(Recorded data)
========

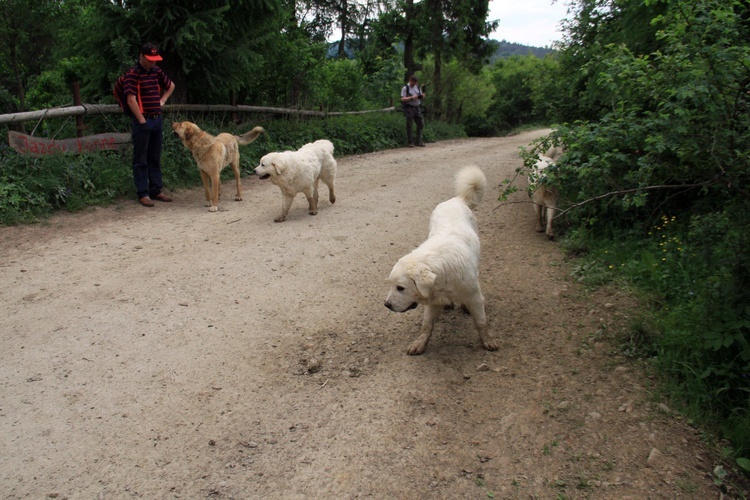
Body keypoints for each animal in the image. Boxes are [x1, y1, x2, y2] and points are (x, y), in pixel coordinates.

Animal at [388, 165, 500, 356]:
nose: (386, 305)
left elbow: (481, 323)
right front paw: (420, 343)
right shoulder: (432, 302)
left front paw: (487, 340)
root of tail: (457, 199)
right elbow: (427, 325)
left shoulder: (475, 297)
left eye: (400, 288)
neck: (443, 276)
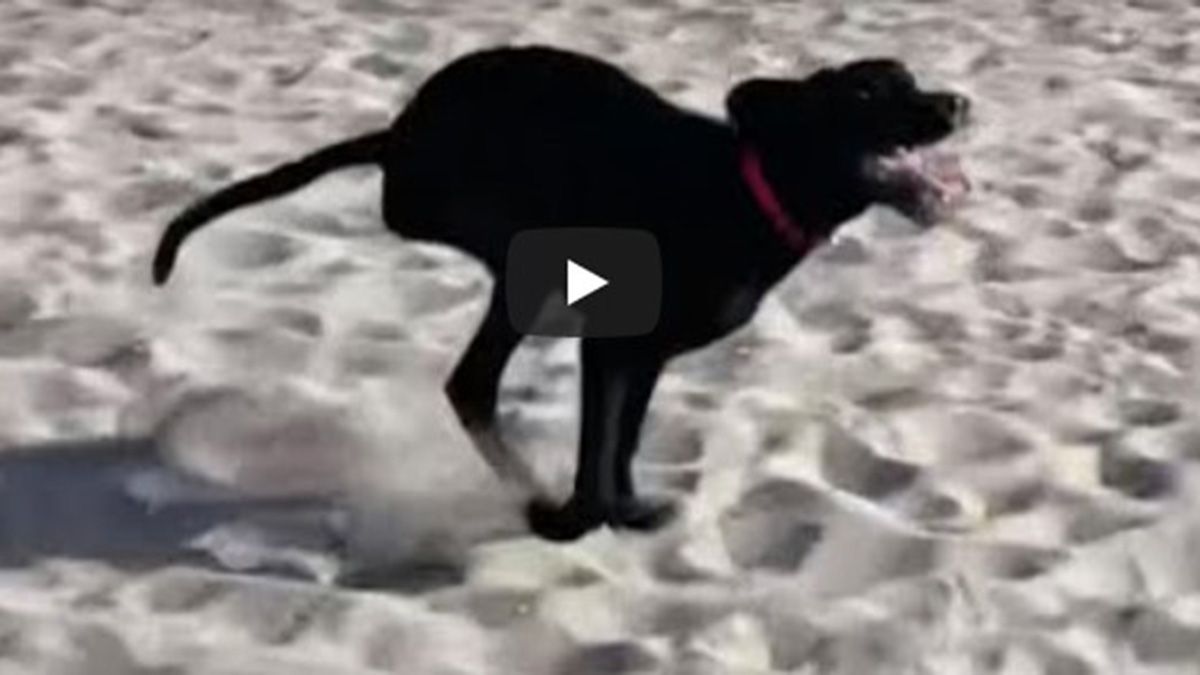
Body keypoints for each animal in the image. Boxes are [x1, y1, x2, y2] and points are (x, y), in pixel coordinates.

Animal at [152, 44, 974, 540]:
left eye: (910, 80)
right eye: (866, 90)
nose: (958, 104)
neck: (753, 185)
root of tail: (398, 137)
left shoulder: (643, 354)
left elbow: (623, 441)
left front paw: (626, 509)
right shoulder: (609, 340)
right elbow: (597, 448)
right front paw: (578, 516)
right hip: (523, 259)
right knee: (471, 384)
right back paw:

========

→ About this task:
Exactly as they stand, retype all the entries, but omit the pictures.

→ Exercise solution:
Body keypoints for each animal in the image. Boxes are [x1, y1, x2, y2] and points are (x, y), in pixel coordinates.

Animal at [388, 165, 500, 356]:
nose: (386, 305)
left elbow: (481, 323)
right front paw: (420, 343)
right shoulder: (432, 302)
left front paw: (487, 340)
root of tail: (457, 199)
right elbow: (427, 325)
left shoulder: (475, 297)
left eye: (400, 288)
neck: (443, 276)
Body keypoints for each animal in the image. Boxes are [x1, y1, x2, y2] and points are (x, y), in pixel coordinates.

Animal at [152, 44, 974, 540]:
left eye: (910, 80)
right eye: (866, 90)
nose: (958, 104)
neck: (753, 185)
root of tail: (398, 137)
left shoulder: (643, 354)
left elbow: (623, 441)
left front paw: (626, 509)
right shoulder: (609, 340)
right elbow: (597, 448)
right front paw: (578, 516)
right hip: (523, 259)
right knee: (471, 384)
right back paw:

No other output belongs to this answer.